Big entrepreneurs who intend to do good when they are doing well shall have to deal with a centuries-old belief that greed – and money – is the root of all evil. Even Pope Francis, the current pontiff of the Roman Catholic Church and one of the most influential world leaders has criticised “capitalism without conscience”. At the Fortune conference in Rome in December 2016, the Pope called upon business leaders to do more to reach the billions of people who are excluded from the global economy. “Wealth is good when it is placed at the service of one’s neighbour; otherwise, it is wicked… Money must serve, not rule. Money does not have a neutral value but acquires value according to the aims and the circumstances in which it is used”, Pope Francis said.
Entrepreneurs and governments need to work hand in hand
Convinced that the fossil fuel era should and will end, the founder of Tesla and SpaceX, Elon Musk, has also been pushing for sustainable energy and a carbon tax for years. Back in 2015 in a speech in Paris at COP21, he stated that the reason for the transition to sustainable energy to be delayed is a hidden subsidy for carbon industry. “We need to go from having untaxed negative externality which is effectively a hidden carbon subsidy of enormous size, $5.3T a year according to the IMF. We need to move away from this and have a carbon tax.”, said Musk. His proposed solution is a five-year plan during which the carbon tax increases, giving the industry time to react and adjust. “There needs to be a clear message from governments in this regard. The fundamental problem is that the rules today incentivise people to create carbon, and this is madness.”
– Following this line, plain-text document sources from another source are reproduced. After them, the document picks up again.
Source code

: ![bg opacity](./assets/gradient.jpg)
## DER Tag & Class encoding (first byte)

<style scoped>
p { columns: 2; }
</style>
The billionaire has a business motive to campaign for sustainable energy as Tesla is one of the top producers of electric cars and solar roofs. But he is also an engineer, inventor and a visionary entrepreneur who is revolutionising industries and whose net worth is more than $20bn. He aims to build vehicles that run on sustainable energy and high-speed tunnels connecting the world, ending the dependence on fossil fuel.
Profits for good causes
The X PRIZE Foundation is another example of how entrepreneurship and technology can solve some of the world’s biggest issues. The foundation has a $20m prize for turning CO₂ emissions from power plants and industrial facilities into building materials, alternative fuels or valuable everyday products. Other prizes include solutions to accelerate the decomposition of landfill waste by 50 percent in a safe way, developing an environmentally benign fertiliser that will tackle hunger in developing countries, improving the efficiency of oil spill cleanups and creating fuel-efficient vehicles. X PRIZE’s sponsors and partners are big corporations and entrepreneurs such as Naveen and Anu Jain, Elon Musk and Tony Robbins and his foundation.
Currently, there is almost $100 million in total to be given as prizes to teams that can solve complex problems on a large scale. It proves that a small group of people is capable of solving problems that are perceived as the responsibility of countries and governments. But resolving environmental and climate change, resource scarcity, wars and poverty that affect billions of people on Earth will take much more money, vision and goodwill. Entrepreneurs and governments need to work hand in hand to accomplish them.